Organic on the cheese
counter at Harrods. Perenzin products make their first appearance
on export markets. Debut at the Cologne exhibition.
To have products sitting in the displays at Harrods, the most famous
department store in the world, is the ultimate image boost for many
companies. And as it happens, the humble Perenzin cheese dairy of
San Pietro di Feletto (Treviso, north east Italy) has now been a
regular in that grand Knightsbridge emporium for some two years. “And
to think we never even knew”, declares Emanuela Perenzin, today
joint-owner of the company with husband Carlo Piccoli. “The
fact is that we have no wider sales network, so we rely on distributors.
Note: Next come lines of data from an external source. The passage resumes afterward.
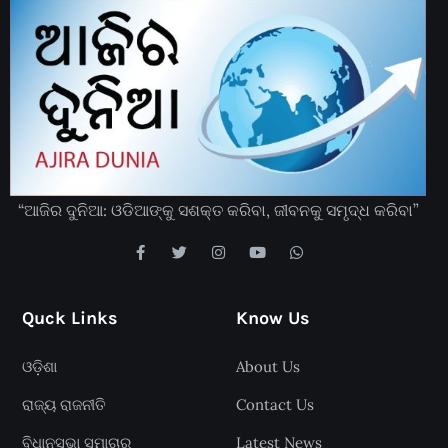
“ଆଜିର ଦୁନିଆ: ଓଡିଆଙ୍କୁ ସଶକ୍ତ କରିବା, ଜୀବନକୁ ସମୃଦ୍ଧ କରିବା”
Quck Links
Know Us
ଓଡ଼ିଶା
About Us
ରାଜ୍ୟ ରାଜନୀତି
Contact Us
ବିଧାନସଭା ସମାଚାର
Latest News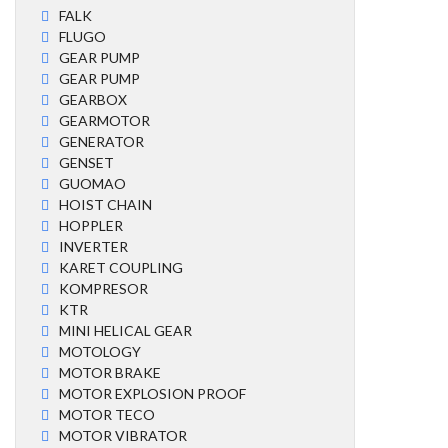
FALK
FLUGO
GEAR PUMP
GEAR PUMP
GEARBOX
GEARMOTOR
GENERATOR
GENSET
GUOMAO
HOIST CHAIN
HOPPLER
INVERTER
KARET COUPLING
KOMPRESOR
KTR
MINI HELICAL GEAR
MOTOLOGY
MOTOR BRAKE
MOTOR EXPLOSION PROOF
MOTOR TECO
MOTOR VIBRATOR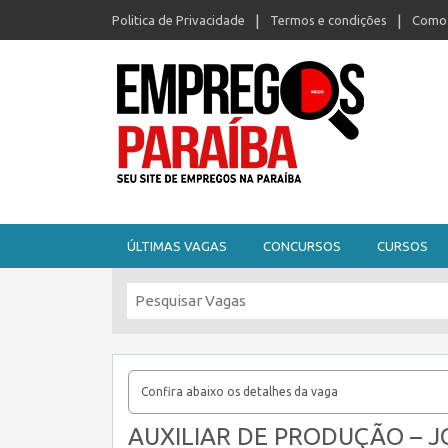
Politica de Privacidade
Termos e condições
Como 
Seu site de empregos na Paraíba
ÚLTIMAS VAGAS
CONCURSOS
CURSOS
Confira abaixo os detalhes da vaga
AUXILIAR DE PRODUÇÃO – J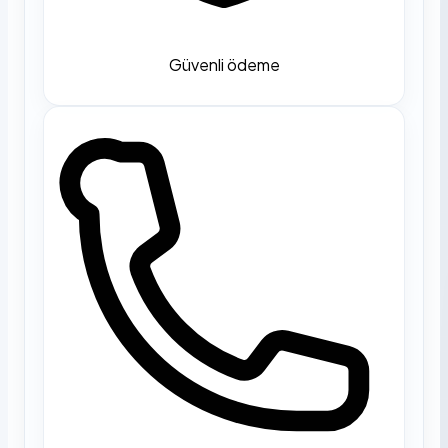
Güvenli ödeme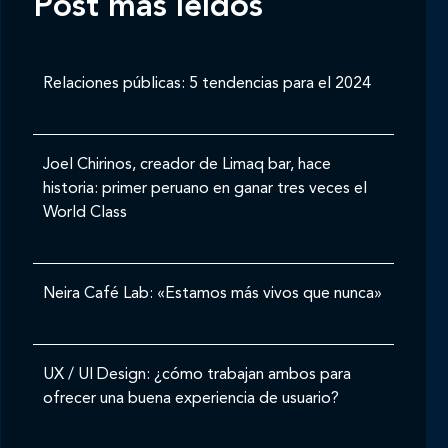
Post mas leídos
Relaciones públicas: 5 tendencias para el 2024
Joel Chirinos, creador de Limaq bar, hace
historia: primer peruano en ganar tres veces el
World Class
Neira Café Lab: «Estamos más vivos que nunca»
UX / UI Design: ¿cómo trabajan ambos para
ofrecer una buena experiencia de usuario?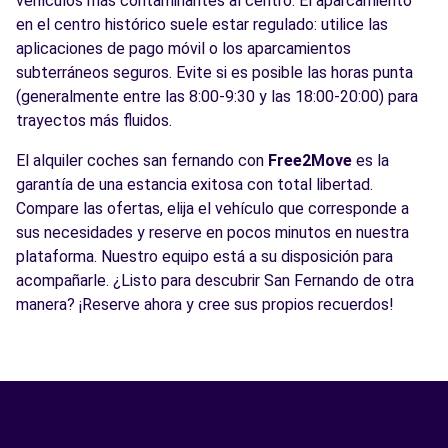
vehículos más contaminantes al centro. El aparcamiento
en el centro histórico suele estar regulado: utilice las
aplicaciones de pago móvil o los aparcamientos
subterráneos seguros. Evite si es posible las horas punta
(generalmente entre las 8:00-9:30 y las 18:00-20:00) para
trayectos más fluidos.
El alquiler coches san fernando con
Free2Move
es la
garantía de una estancia exitosa con total libertad.
Compare las ofertas, elija el vehículo que corresponde a
sus necesidades y reserve en pocos minutos en nuestra
plataforma. Nuestro equipo está a su disposición para
acompañarle. ¿Listo para descubrir San Fernando de otra
manera? ¡Reserve ahora y cree sus propios recuerdos!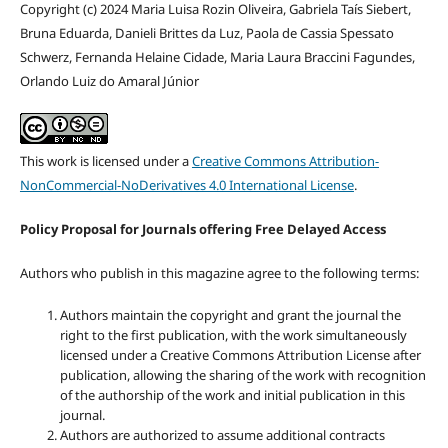
Copyright (c) 2024 Maria Luisa Rozin Oliveira, Gabriela Taís Siebert,
Bruna Eduarda, Danieli Brittes da Luz, Paola de Cassia Spessato
Schwerz, Fernanda Helaine Cidade, Maria Laura Braccini Fagundes,
Orlando Luiz do Amaral Júnior
This work is licensed under a
Creative Commons Attribution-
NonCommercial-NoDerivatives 4.0 International License
.
Policy Proposal for Journals offering Free Delayed Access
Authors who publish in this magazine agree to the following terms:
Authors maintain the copyright and grant the journal the
right to the first publication, with the work simultaneously
licensed under a Creative Commons Attribution License after
publication, allowing the sharing of the work with recognition
of the authorship of the work and initial publication in this
journal.
Authors are authorized to assume additional contracts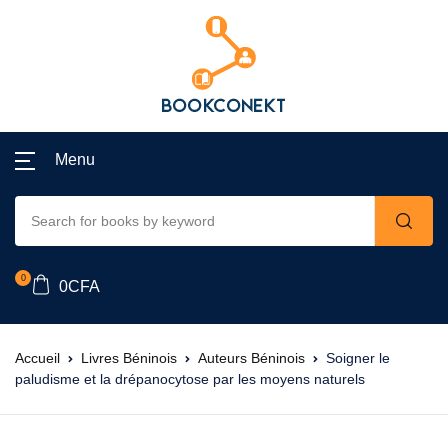
Menu
0
0
CFA
Accueil
Livres Béninois
Auteurs Béninois
Soigner le
paludisme et la drépanocytose par les moyens naturels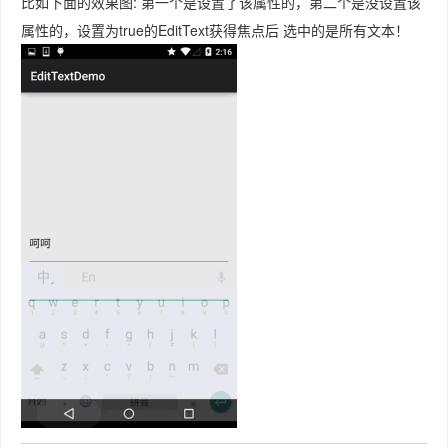
比如下面的效果图: 第一个是设置了该属性的，第二个是没设置该
属性的，设置为true的EditText获得焦点后 选中的是所有文本！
It was some customers of ours who told us where they had come across
our organic goat milk ricotta”. Goat ricotta is one of the
leading products made by this family firm, which has been specializing
now for six years in organic cheeses. “We decided to go into
this niche market”, continues Emanuela, great-granddaughter
of founder Domenico Perenzin, “as a way of doing something
different from the usual varieties, and now, organic and DOP account
for around 80% of our entire output”. Producing 100 tonnes
of cheese with a team of ten employees and generating a turnover
of 1.5 million euros, which has remained “steady again this
year”, Perenzin is a brand sold at 1000 retail outlets throughout
Italy. But success in London (sales of 50 kg per week) has encouraged
the company to break into other markets: France, Spain and Austria
are the initial targets, selected not least with the end in view
of hitting back at Dutch competitors, as these begin to challenge
Italian supremacy in some areas. “This year, for the first
time, we’re going to exhibit at a big food show, in fact the
biggest in Europe: the Anuga in Cologne. Our goat cheeses are made
from 100% pure goat’s milk, and are ideal for many people unable
to tolerate cow’s milk, but they are fresh products that can
only be supplied from February to mid-November, so the cow’s
milk side of the business has to continue”. Diminutive yet
dynamic, the Perenzin dairy, which has even come up with a Mediaeval
cheese: “assuming that yields were less of an issue in those
days, and that the milk would therefore have been richer, we selected
parlours that supply a milk high in fats”.